Anderson also argues that the Sand Canyon assignment was void because at the time of the assignment it did not own any residential mortgages.  This however is a circular argument because if the Option One assignment failed for any reason, Sand Canyon would have still owned the residential mortgage at issue.  This assignment was therefore confirmatory in nature.  If the Option One assignment had been successful, the Sand Canyon assignment was superfluous and harmless.  Either way the bank had been properly assigned the mortgage.

The judge correctly found that the mortgage assignments followed the requirements of G. L. c. 183, § 54B, and that the bank properly exercised the statutory power of sale, based on the affidavit of sale.  See G. L. c. 183, §§ 21, 54B; G. L. c. 244, §§ 14, 15.

Conclusion.  The judge correctly determined that both the Option One assignment and the Sand Canyon assignment, as well as the foreclosure deed and the affidavit of sale, were executed by individuals holding offices of the types required by G. L. c. 183, § 54B, and that all of those documents were notarized.  Option One and Sand Canyon were therefore bound conclusively by the recorded assignments.  The assignments may have been theoretically voidable by a party of interest and having standing but they were not void.  Since the assignments were not void, Anderson had no standing to contest their validity and had no right to discovery beyond what was recorded pursuant to the statute.[5]

Judgment affirmed.


[1] Of the Securitized Asset-Backed Receivables, LLC Trust 2006-OP1, Mortgage Pass-Through Certificates, Series 2006-OP1.

 

[2] General Laws c. 183, § 54B, as appearing in St. 2010, c. 282, § 2, provides:  “Notwithstanding any law to the contrary, (1) a discharge of mortgage; (2) a release, partial release or assignment of mortgage; (3) an instrument of subordination, non-disturbance, recognition, or attornment by the holder of a mortgage; (4) any instrument for the purpose of foreclosing a mortgage and conveying the title resulting therefrom, including but not limited to notices, deeds, affidavits, certificates, votes, assignments of bids, confirmatory instruments and agreements of sale; or (5) a power of attorney given for that purpose or for the purpose of servicing a mortgage, and in either case, any instrument executed by the attorney-in-fact pursuant to such power, if executed before a notary public, justice of the peace or other officer entitled by law to acknowledge instruments, whether executed within or without the commonwealth, by a person purporting to hold the position of president, vice president, treasurer, clerk, secretary, cashier, loan representative, principal, investment, mortgage or other officer, agent, asset manager, or other similar office or position, including assistant to any such office or position, of the entity holding such mortgage, or otherwise purporting to be an authorized signatory for such entity, or acting under such power of attorney on behalf of such entity, acting in its own capacity or as a general partner or co-venturer of the entity holding such mortgage, shall be binding upon such entity and shall be entitled to be recorded, and no vote of the entity affirming such authority shall be required to permit recording” (emphasis added).

 

[3] Compare Haskins v.
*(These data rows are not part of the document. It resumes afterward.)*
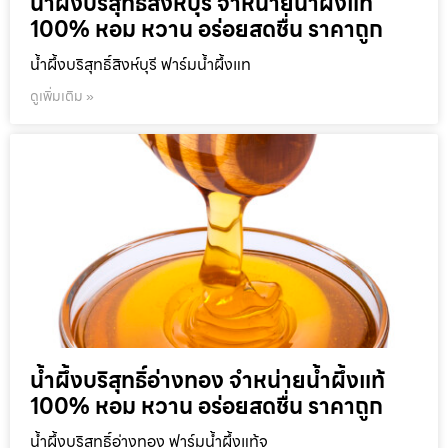
น้ำผึ้งบริสุทธิ์สิงห์บุรี จำหน่ายน้ำผึ้งแท้
100% หอม หวาน อร่อยสดชื่น ราคาถูก
น้ำผึ้งบริสุทธิ์สิงห์บุรี ฟาร์มน้ำผึ้งแท
ดูเพิ่มเติม »
น้ำผึ้งบริสุทธิ์อ่างทอง จำหน่ายน้ำผึ้งแท้
100% หอม หวาน อร่อยสดชื่น ราคาถูก
น้ำผึ้งบริสุทธิ์อ่างทอง ฟาร์มน้ำผึ้งแท้จ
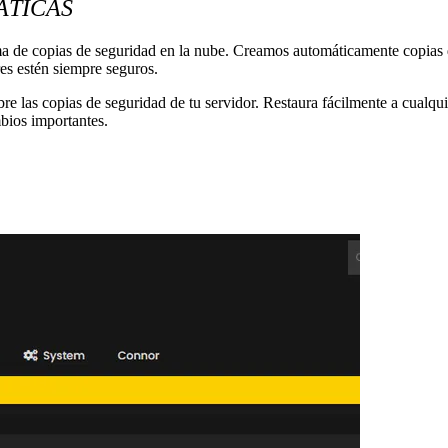
ÁTICAS
 de copias de seguridad en la nube. Creamos automáticamente copias d
es estén siempre seguros.
bre las copias de seguridad de tu servidor. Restaura fácilmente a cualqui
bios importantes.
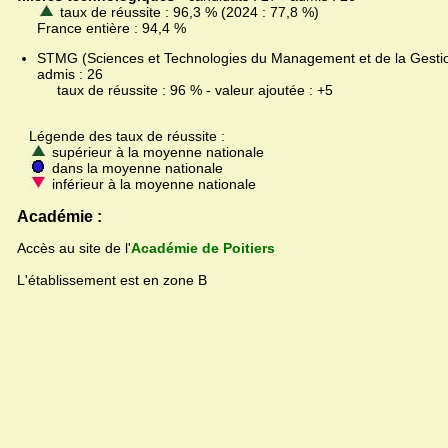
taux de réussite : 96,3 % (2024 : 77,8 %)
France entière : 94,4 %
STMG (Sciences et Technologies du Management et de la Gestion
admis : 26
taux de réussite : 96 % - valeur ajoutée : +5
Légende des taux de réussite :
supérieur à la moyenne nationale
dans la moyenne nationale
inférieur à la moyenne nationale
Académie :
Accès au site de l'
Académie de Poitiers
L'établissement est en zone B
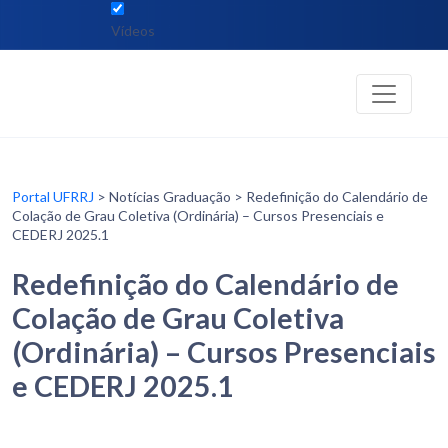
Vídeos
Portal UFRRJ
> Notícias Graduação > Redefinição do Calendário de
Colação de Grau Coletiva (Ordinária) – Cursos Presenciais e
CEDERJ 2025.1
Redefinição do Calendário de
Colação de Grau Coletiva
(Ordinária) – Cursos Presenciais
e CEDERJ 2025.1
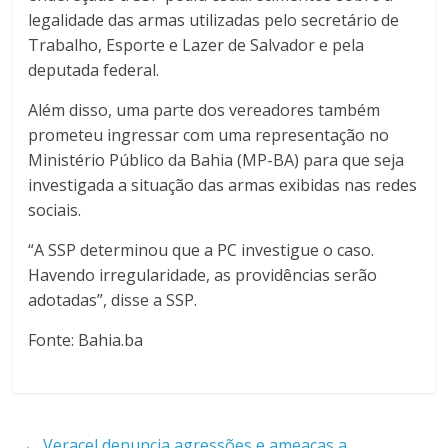
legalidade das armas utilizadas pelo secretário de
Trabalho, Esporte e Lazer de Salvador e pela
deputada federal.
Além disso, uma parte dos vereadores também
prometeu ingressar com uma representação no
Ministério Público da Bahia (MP-BA) para que seja
investigada a situação das armas exibidas nas redes
sociais.
“A SSP determinou que a PC investigue o caso.
Havendo irregularidade, as providências serão
adotadas”, disse a SSP.
Fonte: Bahia.ba
←
Veracel denuncia agressões e ameaças a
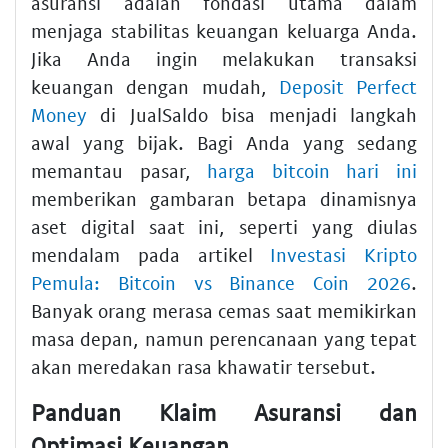
asuransi adalah fondasi utama dalam
menjaga stabilitas keuangan keluarga Anda.
Jika Anda ingin melakukan transaksi
keuangan dengan mudah,
Deposit Perfect
Money
di JualSaldo bisa menjadi langkah
awal yang bijak. Bagi Anda yang sedang
memantau pasar,
harga bitcoin hari ini
memberikan gambaran betapa dinamisnya
aset digital saat ini, seperti yang diulas
mendalam pada artikel
Investasi Kripto
Pemula: Bitcoin vs Binance Coin 2026
.
Banyak orang merasa cemas saat memikirkan
masa depan, namun perencanaan yang tepat
akan meredakan rasa khawatir tersebut.
Panduan Klaim Asuransi dan
Optimasi Keuangan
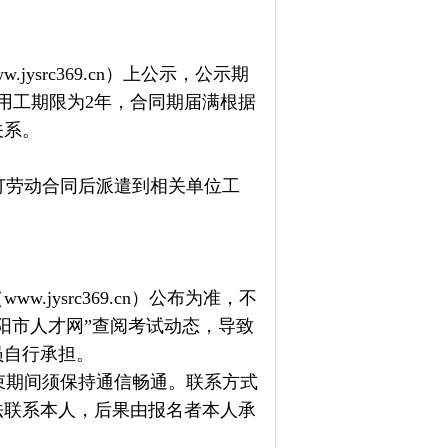
src369.cn）上公示，公示期
用工期限为2年，合同期届满根据
关系。
劳动合同后派遣到相关单位工
ysrc369.cn）公布为准，不
阳市人才网”查阅考试动态，导致
员自行承担。
期间须保持通信畅通。联系方式
法联系本人，后果由报名者本人承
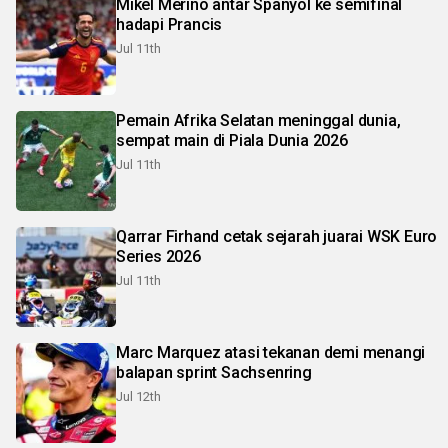
Mikel Merino antar Spanyol ke semifinal
hadapi Prancis
Jul 11th
Pemain Afrika Selatan meninggal dunia,
sempat main di Piala Dunia 2026
Jul 11th
Qarrar Firhand cetak sejarah juarai WSK Euro
Series 2026
Jul 11th
Marc Marquez atasi tekanan demi menangi
balapan sprint Sachsenring
Jul 12th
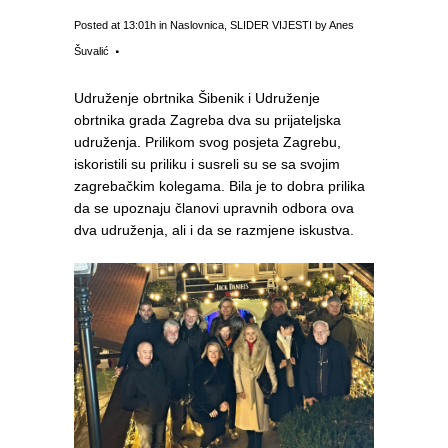
Posted at 13:01h
in
Naslovnica
,
SLIDER VIJESTI
by
Anes
Šuvalić
Udruženje obrtnika Šibenik i Udruženje
obrtnika grada Zagreba dva su prijateljska
udruženja. Prilikom svog posjeta Zagrebu,
iskoristili su priliku i susreli su se sa svojim
zagrebačkim kolegama. Bila je to dobra prilika
da se upoznaju članovi upravnih odbora ova
dva udruženja, ali i da se razmjene iskustva.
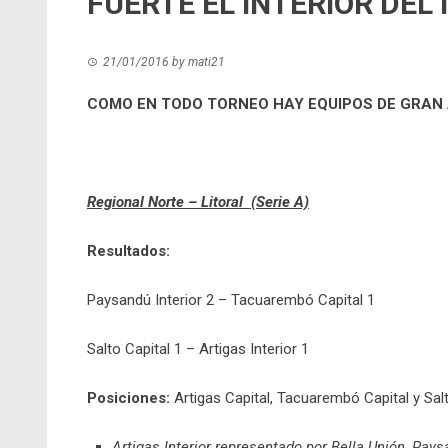
FUERTE EL INTERIOR DEL 
21/01/2016
by
mati21
COMO EN TODO TORNEO HAY EQUIPOS DE GRAN
Regional Norte – Litoral (Serie A)
Resultados:
Paysandú Interior 2 – Tacuarembó Capital 1
Salto Capital 1 – Artigas Interior 1
Posiciones:
Artigas Capital, Tacuarembó Capital y Salto
Artigas Interior representado por Bella Unión, Pays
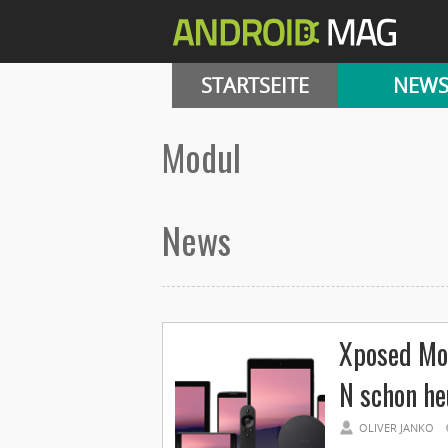
STARTSEITE
NEW
Modul
News
Xposed Mod
N schon he
OLIVER JANKO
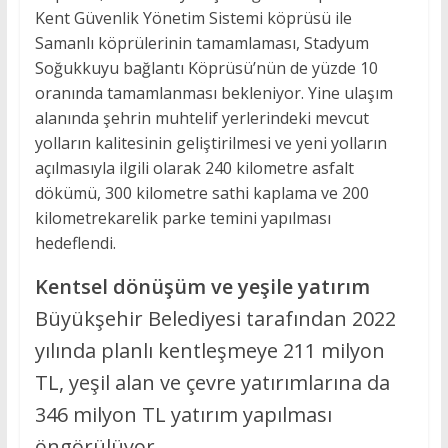
Kent Güvenlik Yönetim Sistemi köprüsü ile
Samanlı köprülerinin tamamlaması, Stadyum
Soğukkuyu bağlantı Köprüsü’nün de yüzde 10
oranında tamamlanması bekleniyor. Yine ulaşım
alanında şehrin muhtelif yerlerindeki mevcut
yolların kalitesinin geliştirilmesi ve yeni yolların
açılmasıyla ilgili olarak 240 kilometre asfalt
dökümü, 300 kilometre sathi kaplama ve 200
kilometrekarelik parke temini yapılması
hedeflendi.
Kentsel dönüşüm ve yeşile yatırım
Büyükşehir Belediyesi tarafından 2022
yılında planlı kentleşmeye 211 milyon
TL, yeşil alan ve çevre yatırımlarına da
346 milyon TL yatırım yapılması
öngörülüyor.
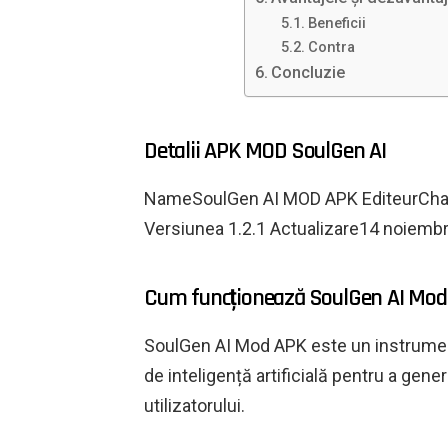
Beneficii
Contra
Concluzie
Detalii APK MOD SoulGen AI
NameSoulGen AI MOD APK EditeurChat
Versiunea 1.2.1 Actualizare14 noiem
Cum funcționează SoulGen AI Mod
SoulGen AI Mod APK este un instrument
de inteligență artificială pentru a gene
utilizatorului.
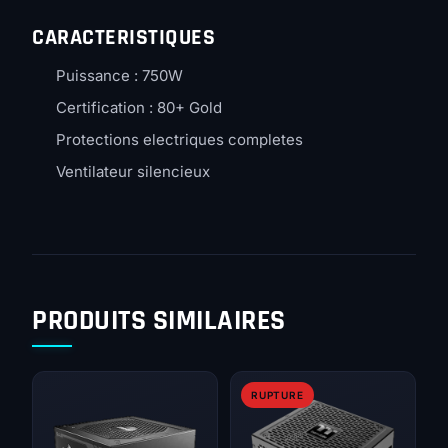
CARACTERISTIQUES
Puissance : 750W
Certification : 80+ Gold
Protections electriques completes
Ventilateur silencieux
PRODUITS SIMILAIRES
RUPTURE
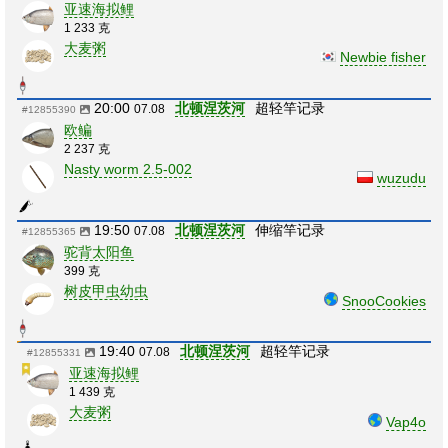
亚速海拟鲤
1 233 克
大麦粥
Newbie fisher
20:00
北顿涅茨河
超轻竿记录
07.08
#12855390
欧鳊
2 237 克
Nasty worm 2.5-002
wuzudu
19:50
北顿涅茨河
伸缩竿记录
07.08
#12855365
驼背太阳鱼
399 克
树皮甲虫幼虫
SnooCookies
19:40
北顿涅茨河
超轻竿记录
07.08
#12855331
亚速海拟鲤
1 439 克
大麦粥
Vap4o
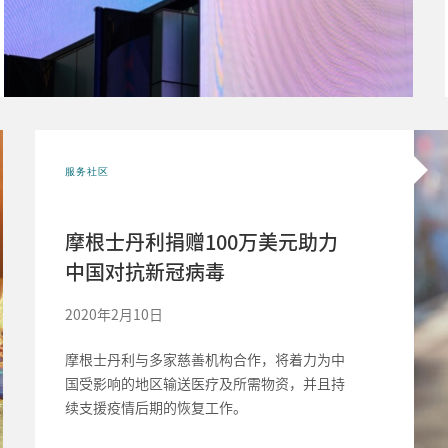
服务社区
摩根士丹利捐赠100万美元助力
中国对抗新冠病毒
2020年2月10日
摩根士丹利与多家慈善机构合作，将着力为中
国受影响的地区输送医疗及所需物资，并且持
续支援疫情后期的恢复工作。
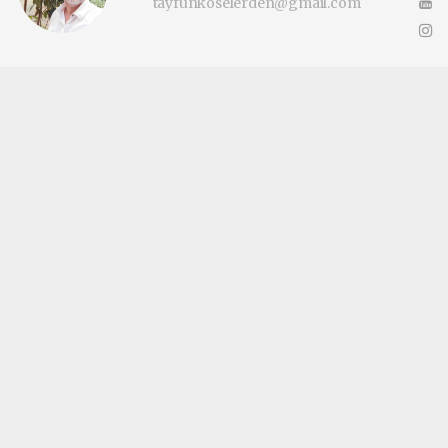
tayfunkoselerden@gmail.com
Okuyucu Yorumları
(0)
Gönder
Yorum yazarak Topluluk Kuralları’nı kabul etmiş bulunuyor ve
katilimcimaltepe.com.tr sitesine yaptığınız yorumunuzla ilgili doğrudan veya
dolaylı tüm sorumluluğu tek başınıza üstleniyorsunuz. Yazılan tüm yorumlardan
site yönetimi hiçbir şekilde sorumlu tutulamaz.
haber paketi
haber scripti
haber yazılımı
Tüm hakları saklı tutulmaktadır.Copyright 2026©
Haber Yazılımı:
Web Aksiyon ®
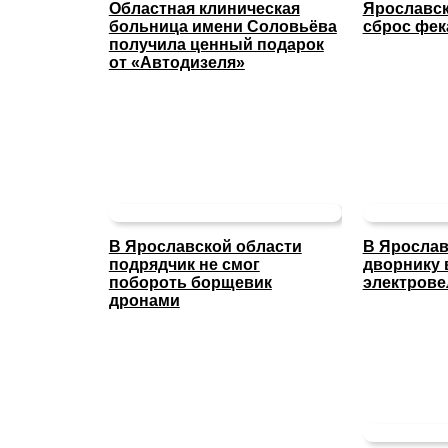
Областная клиническая
Ярославск
больница имени Соловьёва
сброс фек
получила ценный подарок
от «Автодизеля»
В Ярославской области
В Ярослав
подрядчик не смог
дворнику 
побороть борщевик
электрове
дронами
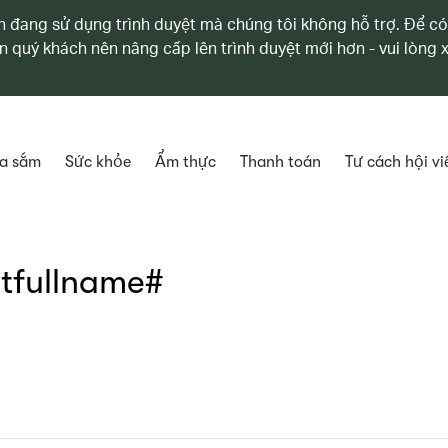
 đang sử dụng trình duyệt mà chúng tôi không hỗ trợ. Để có
n quý khách nên nâng cấp lên trình duyệt mới hơn - vui lòng
a sắm
Sức khỏe
Ẩm thực
Thanh toán
Tư cách hội vi
tfullname#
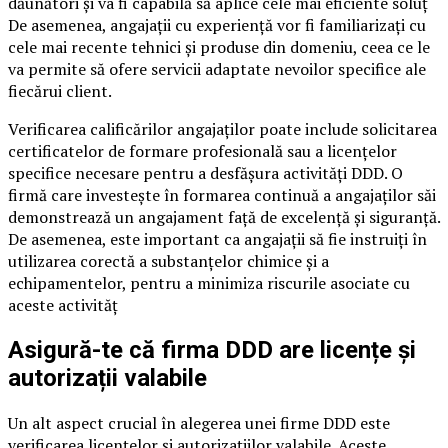
dăunători și va fi capabilă să aplice cele mai eficiente soluț
De asemenea, angajații cu experiență vor fi familiarizați cu
cele mai recente tehnici și produse din domeniu, ceea ce le
va permite să ofere servicii adaptate nevoilor specifice ale
fiecărui client.
Verificarea calificărilor angajaților poate include solicitarea
certificatelor de formare profesională sau a licențelor
specifice necesare pentru a desfășura activități DDD. O
firmă care investește în formarea continuă a angajaților săi
demonstrează un angajament față de excelență și siguranță.
De asemenea, este important ca angajații să fie instruiți în
utilizarea corectă a substanțelor chimice și a
echipamentelor, pentru a minimiza riscurile asociate cu
aceste activităț
Asigură-te că firma DDD are licențe și
autorizații valabile
Un alt aspect crucial în alegerea unei firme DDD este
verificarea licențelor și autorizațiilor valabile. Aceste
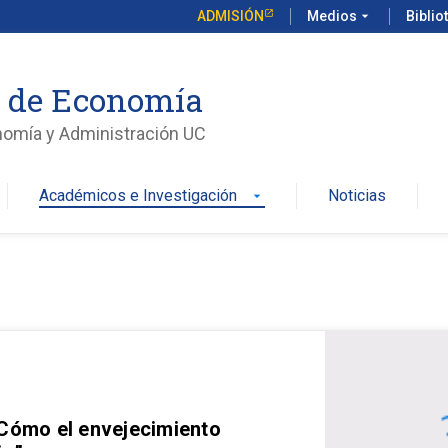
ADMISIÓN
Medios
arrow_drop_down
Biblio
o de Economía
nomía y Administración UC
Académicos e Investigación
Noticias
arrow_drop_down
 Cómo el envejecimiento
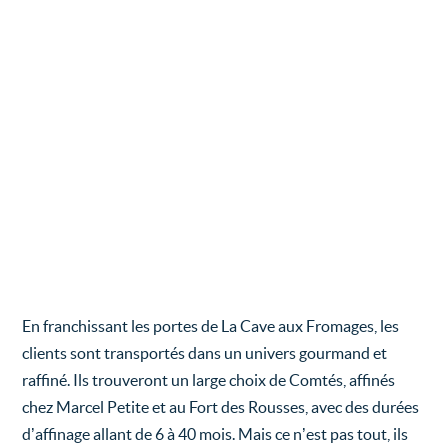
Aucune légende
Aucune légende
En franchissant les portes de La Cave aux Fromages, les
clients sont transportés dans un univers gourmand et
raffiné. Ils trouveront un large choix de Comtés, affinés
chez Marcel Petite et au Fort des Rousses, avec des durées
d’affinage allant de 6 à 40 mois. Mais ce n’est pas tout, ils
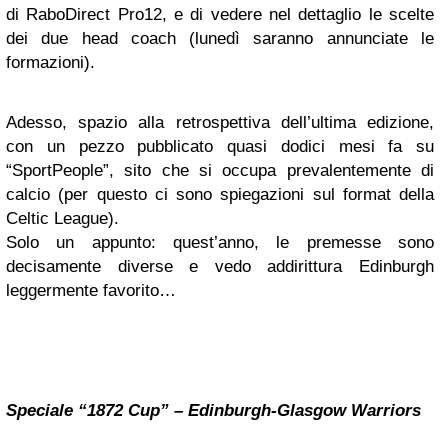
di RaboDirect Pro12, e di vedere nel dettaglio le scelte
dei due head coach (lunedì saranno annunciate le
formazioni).
Adesso, spazio alla retrospettiva dell’ultima edizione,
con un pezzo pubblicato quasi dodici mesi fa su
“SportPeople”, sito che si occupa prevalentemente di
calcio (per questo ci sono spiegazioni sul format della
Celtic League).
Solo un appunto: quest’anno, le premesse sono
decisamente diverse e vedo addirittura Edinburgh
leggermente favorito…
Speciale “1872 Cup” – Edinburgh-Glasgow Warriors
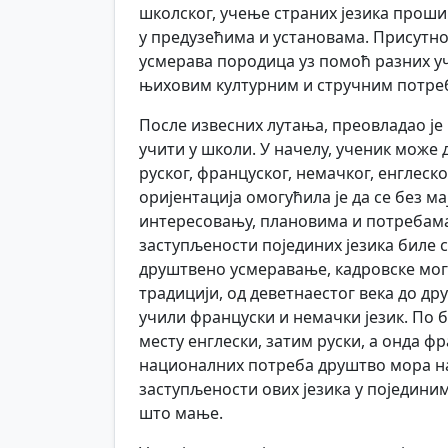
школског, учење страних језика проши
у предузећима и установама. Присутно 
усмерава породица уз помоћ разних учи
њиховим културним и стручним потре
После извесних лутања, преовладао је 
учити у школи. У начелу, ученик може д
руског, француског, немачког, енглеско
оријентација омогућила је да се без м
интересовању, плановима и потребама 
заступљености појединих језика биле с
друштвено усмеравање, кадровске могућ
традицији, од деветнаестог века до дру
учили француски и немачки језик. По 
месту енглески, затим руски, а онда ф
националних потреба друштво мора на
заступљености ових језика у поједини
што мање.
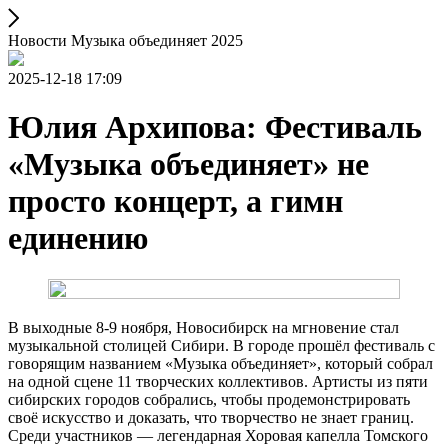
Новости Музыка объединяет 2025
2025-12-18 17:09
Юлия Архипова: Фестиваль
«Музыка объединяет» не
просто концерт, а гимн
единению
В выходные 8-9 ноября, Новосибирск на мгновение стал
музыкальной столицей Сибири. В городе прошёл фестиваль с
говорящим названием «Музыка объединяет», который собрал
на одной сцене 11 творческих коллективов. Артисты из пяти
сибирских городов собрались, чтобы продемонстрировать
своё искусство и доказать, что творчество не знает границ.
Среди участников — легендарная Хоровая капелла Томского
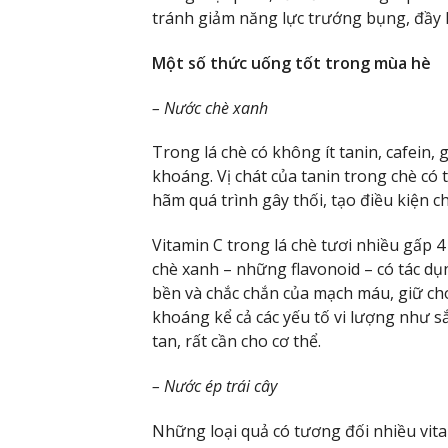
tránh giảm năng lực trướng bụng, đầy 
Một số thức uống tốt trong mùa hè
– Nước chè xanh
Trong lá chè có không ít tanin, cafein, g
khoáng. Vị chát của tanin trong chè có 
hãm quá trình gây thối, tạo điều kiện c
Vitamin C trong lá chè tươi nhiều gấp 
chè xanh – những flavonoid – có tác 
bền và chắc chắn của mạch máu, giữ ch
khoáng kể cả các yếu tố vi lượng như sắ
tan, rất cần cho cơ thể.
– Nước ép trái cây
Những loại quả có tương đối nhiều vitam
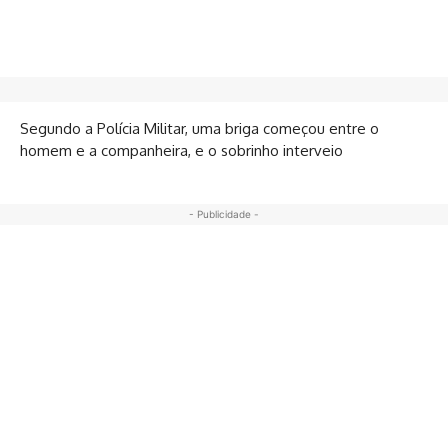
Segundo a Polícia Militar, uma briga começou entre o
homem e a companheira, e o sobrinho interveio
- Publicidade -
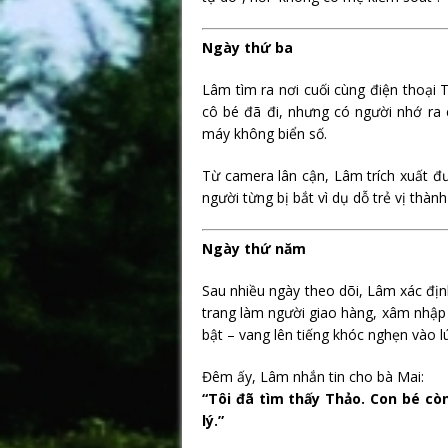
Ngày thứ ba
Lâm tìm ra nơi cuối cùng điện thoại 
cô bé đã đi, nhưng có người nhớ ra 
máy không biển số.
Từ camera lân cận, Lâm trích xuất đư
người từng bị bắt vì dụ dỗ trẻ vị thành
Ngày thứ năm
Sau nhiều ngày theo dõi, Lâm xác địn
trang làm người giao hàng, xâm nhập 
bật – vang lên tiếng khóc nghẹn vào 
Đêm ấy, Lâm nhắn tin cho bà Mai:
“Tôi đã tìm thấy Thảo. Con bé c
lý.”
Deutsche Bank Natl. Trust Co., 86 Mass. App. Ct. 632, 642 (2014) (Dicta summarily stating that “[the mortgagor’s] challenge to the validity of the signatures on the mortgage assignment is precluded by the provisions of G. L. c. 183, § 54B”).  The bank cites to this case as dispositive authority.

 

[4] Likely a confirmatory instrument.

 

[5] The bank’s request for appellate attorney’s fees and double costs is denied.